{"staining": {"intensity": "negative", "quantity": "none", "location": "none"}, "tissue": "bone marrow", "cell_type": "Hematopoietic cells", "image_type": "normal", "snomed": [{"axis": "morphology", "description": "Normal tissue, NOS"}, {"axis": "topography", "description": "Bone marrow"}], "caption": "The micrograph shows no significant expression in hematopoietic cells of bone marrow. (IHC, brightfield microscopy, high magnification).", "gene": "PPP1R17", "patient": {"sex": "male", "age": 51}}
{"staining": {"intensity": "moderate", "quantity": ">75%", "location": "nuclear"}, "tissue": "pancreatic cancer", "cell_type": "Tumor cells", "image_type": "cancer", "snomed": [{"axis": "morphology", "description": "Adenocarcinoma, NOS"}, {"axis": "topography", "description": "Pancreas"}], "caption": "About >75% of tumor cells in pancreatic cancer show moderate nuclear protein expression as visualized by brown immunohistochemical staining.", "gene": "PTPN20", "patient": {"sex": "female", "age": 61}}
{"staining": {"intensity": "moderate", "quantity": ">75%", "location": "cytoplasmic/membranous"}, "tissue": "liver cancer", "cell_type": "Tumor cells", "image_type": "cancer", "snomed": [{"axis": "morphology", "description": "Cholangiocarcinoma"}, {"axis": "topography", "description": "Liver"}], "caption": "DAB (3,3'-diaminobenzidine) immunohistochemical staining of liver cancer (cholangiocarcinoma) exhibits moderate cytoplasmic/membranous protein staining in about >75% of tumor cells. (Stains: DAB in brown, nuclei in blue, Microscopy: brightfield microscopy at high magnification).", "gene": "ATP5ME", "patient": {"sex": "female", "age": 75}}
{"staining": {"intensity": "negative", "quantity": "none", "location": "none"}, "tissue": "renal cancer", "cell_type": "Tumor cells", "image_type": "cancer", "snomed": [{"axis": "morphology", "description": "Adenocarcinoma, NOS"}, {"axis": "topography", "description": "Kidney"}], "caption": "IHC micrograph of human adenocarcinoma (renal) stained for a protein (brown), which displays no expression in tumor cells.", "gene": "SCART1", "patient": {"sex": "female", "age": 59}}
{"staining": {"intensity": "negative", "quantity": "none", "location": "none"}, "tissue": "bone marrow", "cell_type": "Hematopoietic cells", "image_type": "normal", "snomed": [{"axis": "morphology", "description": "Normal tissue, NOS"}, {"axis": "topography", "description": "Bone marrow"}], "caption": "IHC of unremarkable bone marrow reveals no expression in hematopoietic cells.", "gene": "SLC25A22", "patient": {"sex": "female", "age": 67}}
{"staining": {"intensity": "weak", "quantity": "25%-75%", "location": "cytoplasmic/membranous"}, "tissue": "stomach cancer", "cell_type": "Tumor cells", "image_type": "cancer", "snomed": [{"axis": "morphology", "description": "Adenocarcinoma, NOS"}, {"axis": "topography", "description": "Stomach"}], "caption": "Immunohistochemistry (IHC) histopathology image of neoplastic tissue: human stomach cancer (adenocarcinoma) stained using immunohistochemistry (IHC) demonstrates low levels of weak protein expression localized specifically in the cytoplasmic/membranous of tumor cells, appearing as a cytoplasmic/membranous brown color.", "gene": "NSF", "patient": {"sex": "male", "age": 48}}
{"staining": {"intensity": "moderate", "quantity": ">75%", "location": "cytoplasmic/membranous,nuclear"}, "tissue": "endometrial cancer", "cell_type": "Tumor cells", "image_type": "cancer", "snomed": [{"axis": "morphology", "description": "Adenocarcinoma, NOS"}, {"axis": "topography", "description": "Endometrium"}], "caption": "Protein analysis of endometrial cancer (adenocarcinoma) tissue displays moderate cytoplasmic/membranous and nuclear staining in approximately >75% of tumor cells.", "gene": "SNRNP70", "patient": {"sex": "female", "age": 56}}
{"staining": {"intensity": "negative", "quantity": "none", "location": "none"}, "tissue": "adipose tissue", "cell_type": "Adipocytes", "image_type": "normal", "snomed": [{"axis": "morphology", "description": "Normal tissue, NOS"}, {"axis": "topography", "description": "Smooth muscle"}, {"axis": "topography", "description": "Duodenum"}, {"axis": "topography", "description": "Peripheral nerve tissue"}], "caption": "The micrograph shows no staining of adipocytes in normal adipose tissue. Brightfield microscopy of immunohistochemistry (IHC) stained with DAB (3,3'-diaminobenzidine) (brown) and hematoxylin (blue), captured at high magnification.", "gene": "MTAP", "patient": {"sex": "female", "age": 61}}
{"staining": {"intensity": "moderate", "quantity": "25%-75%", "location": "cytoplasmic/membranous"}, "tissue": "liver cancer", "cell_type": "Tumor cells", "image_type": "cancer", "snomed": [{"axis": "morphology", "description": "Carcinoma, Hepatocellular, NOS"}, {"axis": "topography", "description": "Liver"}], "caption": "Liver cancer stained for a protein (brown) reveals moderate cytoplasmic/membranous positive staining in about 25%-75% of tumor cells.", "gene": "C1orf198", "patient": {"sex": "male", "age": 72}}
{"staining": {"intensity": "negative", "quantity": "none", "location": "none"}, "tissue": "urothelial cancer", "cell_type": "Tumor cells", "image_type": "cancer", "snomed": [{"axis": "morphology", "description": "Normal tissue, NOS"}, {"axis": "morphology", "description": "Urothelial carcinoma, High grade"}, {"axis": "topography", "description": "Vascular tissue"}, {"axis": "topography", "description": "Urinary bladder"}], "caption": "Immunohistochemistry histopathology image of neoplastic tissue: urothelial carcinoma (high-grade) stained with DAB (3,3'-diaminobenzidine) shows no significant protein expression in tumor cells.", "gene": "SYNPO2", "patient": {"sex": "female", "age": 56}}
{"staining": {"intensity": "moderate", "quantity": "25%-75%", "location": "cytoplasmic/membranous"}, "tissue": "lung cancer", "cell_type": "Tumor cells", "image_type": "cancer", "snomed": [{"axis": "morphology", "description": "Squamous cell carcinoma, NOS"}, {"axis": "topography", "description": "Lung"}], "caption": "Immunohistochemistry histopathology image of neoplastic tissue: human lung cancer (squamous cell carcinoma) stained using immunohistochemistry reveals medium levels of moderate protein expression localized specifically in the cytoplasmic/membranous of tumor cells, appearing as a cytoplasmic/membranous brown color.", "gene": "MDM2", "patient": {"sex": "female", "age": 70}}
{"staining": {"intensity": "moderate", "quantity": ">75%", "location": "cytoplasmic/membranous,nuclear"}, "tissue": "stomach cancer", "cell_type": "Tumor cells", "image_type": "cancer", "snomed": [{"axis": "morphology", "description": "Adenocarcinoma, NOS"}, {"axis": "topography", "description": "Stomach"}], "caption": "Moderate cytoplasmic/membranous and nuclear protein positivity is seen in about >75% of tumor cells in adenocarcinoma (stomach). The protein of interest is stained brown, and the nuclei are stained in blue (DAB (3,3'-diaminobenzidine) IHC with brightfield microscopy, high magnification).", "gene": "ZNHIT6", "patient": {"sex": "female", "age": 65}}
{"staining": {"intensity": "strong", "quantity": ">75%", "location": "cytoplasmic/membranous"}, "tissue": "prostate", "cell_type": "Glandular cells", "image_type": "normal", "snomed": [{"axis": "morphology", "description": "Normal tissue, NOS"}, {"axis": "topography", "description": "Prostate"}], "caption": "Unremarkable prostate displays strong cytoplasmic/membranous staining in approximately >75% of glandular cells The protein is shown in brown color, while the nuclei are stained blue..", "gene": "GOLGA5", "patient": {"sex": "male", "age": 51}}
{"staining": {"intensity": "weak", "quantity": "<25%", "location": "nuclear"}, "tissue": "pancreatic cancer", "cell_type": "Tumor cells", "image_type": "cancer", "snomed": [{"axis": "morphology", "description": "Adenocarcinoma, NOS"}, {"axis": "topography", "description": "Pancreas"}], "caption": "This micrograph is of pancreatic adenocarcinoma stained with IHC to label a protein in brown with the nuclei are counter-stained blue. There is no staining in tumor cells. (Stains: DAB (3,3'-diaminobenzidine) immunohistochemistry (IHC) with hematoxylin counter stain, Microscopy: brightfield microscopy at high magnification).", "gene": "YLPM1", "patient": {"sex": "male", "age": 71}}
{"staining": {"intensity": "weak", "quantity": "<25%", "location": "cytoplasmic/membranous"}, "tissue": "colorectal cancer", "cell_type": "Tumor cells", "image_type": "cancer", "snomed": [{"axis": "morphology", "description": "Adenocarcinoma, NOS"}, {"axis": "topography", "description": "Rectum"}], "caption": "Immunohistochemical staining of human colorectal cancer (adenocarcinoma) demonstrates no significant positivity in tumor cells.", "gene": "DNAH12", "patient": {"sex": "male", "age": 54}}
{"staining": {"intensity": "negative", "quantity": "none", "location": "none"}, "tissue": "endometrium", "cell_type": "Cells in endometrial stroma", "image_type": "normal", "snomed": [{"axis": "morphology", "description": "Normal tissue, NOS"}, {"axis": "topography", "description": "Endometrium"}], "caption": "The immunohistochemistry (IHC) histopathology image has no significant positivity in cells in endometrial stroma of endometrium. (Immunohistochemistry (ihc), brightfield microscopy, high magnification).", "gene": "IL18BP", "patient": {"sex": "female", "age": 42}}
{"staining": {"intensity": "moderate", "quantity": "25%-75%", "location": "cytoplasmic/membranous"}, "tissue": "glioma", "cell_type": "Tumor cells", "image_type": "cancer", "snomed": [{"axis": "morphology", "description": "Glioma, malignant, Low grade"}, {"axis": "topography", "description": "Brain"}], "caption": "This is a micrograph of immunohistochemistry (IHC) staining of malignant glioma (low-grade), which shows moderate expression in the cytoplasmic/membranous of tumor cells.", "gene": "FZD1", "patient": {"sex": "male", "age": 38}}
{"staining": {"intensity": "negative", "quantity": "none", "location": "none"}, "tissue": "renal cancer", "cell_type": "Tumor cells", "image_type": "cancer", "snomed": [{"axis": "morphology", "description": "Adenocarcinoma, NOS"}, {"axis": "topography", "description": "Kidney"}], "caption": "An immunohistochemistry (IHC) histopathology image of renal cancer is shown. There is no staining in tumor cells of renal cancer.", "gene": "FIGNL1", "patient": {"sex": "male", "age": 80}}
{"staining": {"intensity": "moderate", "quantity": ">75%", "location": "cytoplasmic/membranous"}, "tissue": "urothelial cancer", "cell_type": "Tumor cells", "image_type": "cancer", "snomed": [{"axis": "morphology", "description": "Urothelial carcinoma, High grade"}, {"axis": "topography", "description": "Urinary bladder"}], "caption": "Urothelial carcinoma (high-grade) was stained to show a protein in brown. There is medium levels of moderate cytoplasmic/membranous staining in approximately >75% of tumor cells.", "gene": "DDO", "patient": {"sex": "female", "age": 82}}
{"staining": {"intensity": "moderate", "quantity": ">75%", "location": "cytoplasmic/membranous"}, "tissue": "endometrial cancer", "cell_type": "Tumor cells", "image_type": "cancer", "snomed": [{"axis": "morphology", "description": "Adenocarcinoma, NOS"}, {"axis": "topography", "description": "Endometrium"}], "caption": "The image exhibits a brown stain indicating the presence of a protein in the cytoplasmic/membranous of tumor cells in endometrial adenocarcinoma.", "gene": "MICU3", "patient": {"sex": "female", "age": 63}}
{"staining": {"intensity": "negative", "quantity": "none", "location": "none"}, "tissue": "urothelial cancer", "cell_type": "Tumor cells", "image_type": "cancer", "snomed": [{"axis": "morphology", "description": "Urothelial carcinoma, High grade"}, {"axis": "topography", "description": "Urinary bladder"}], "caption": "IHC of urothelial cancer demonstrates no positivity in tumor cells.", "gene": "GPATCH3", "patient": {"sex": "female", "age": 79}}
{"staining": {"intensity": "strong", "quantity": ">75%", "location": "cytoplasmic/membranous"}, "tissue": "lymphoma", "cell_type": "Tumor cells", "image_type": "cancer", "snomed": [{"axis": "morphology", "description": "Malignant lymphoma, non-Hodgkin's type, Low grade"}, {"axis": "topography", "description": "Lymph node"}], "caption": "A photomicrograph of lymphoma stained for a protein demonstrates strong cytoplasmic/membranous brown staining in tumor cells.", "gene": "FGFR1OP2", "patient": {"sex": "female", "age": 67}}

=======

### [Task details]
From the data above, output only the lines between the line containing "micrograph of human" and the line containing "tissue: human stomach", inclusive, exactly as written.

### [Output]
{"staining": {"intensity": "negative", "quantity": "none", "location": "none"}, "tissue": "renal cancer", "cell_type": "Tumor cells", "image_type": "cancer", "snomed": [{"axis": "morphology", "description": "Adenocarcinoma, NOS"}, {"axis": "topography", "description": "Kidney"}], "caption": "IHC micrograph of human adenocarcinoma (renal) stained for a protein (brown), which displays no expression in tumor cells.", "gene": "SCART1", "patient": {"sex": "female", "age": 59}}
{"staining": {"intensity": "negative", "quantity": "none", "location": "none"}, "tissue": "bone marrow", "cell_type": "Hematopoietic cells", "image_type": "normal", "snomed": [{"axis": "morphology", "description": "Normal tissue, NOS"}, {"axis": "topography", "description": "Bone marrow"}], "caption": "IHC of unremarkable bone marrow reveals no expression in hematopoietic cells.", "gene": "SLC25A22", "patient": {"sex": "female", "age": 67}}
{"staining": {"intensity": "weak", "quantity": "25%-75%", "location": "cytoplasmic/membranous"}, "tissue": "stomach cancer", "cell_type": "Tumor cells", "image_type": "cancer", "snomed": [{"axis": "morphology", "description": "Adenocarcinoma, NOS"}, {"axis": "topography", "description": "Stomach"}], "caption": "Immunohistochemistry (IHC) histopathology image of neoplastic tissue: human stomach cancer (adenocarcinoma) stained using immunohistochemistry (IHC) demonstrates low levels of weak protein expression localized specifically in the cytoplasmic/membranous of tumor cells, appearing as a cytoplasmic/membranous brown color.", "gene": "NSF", "patient": {"sex": "male", "age": 48}}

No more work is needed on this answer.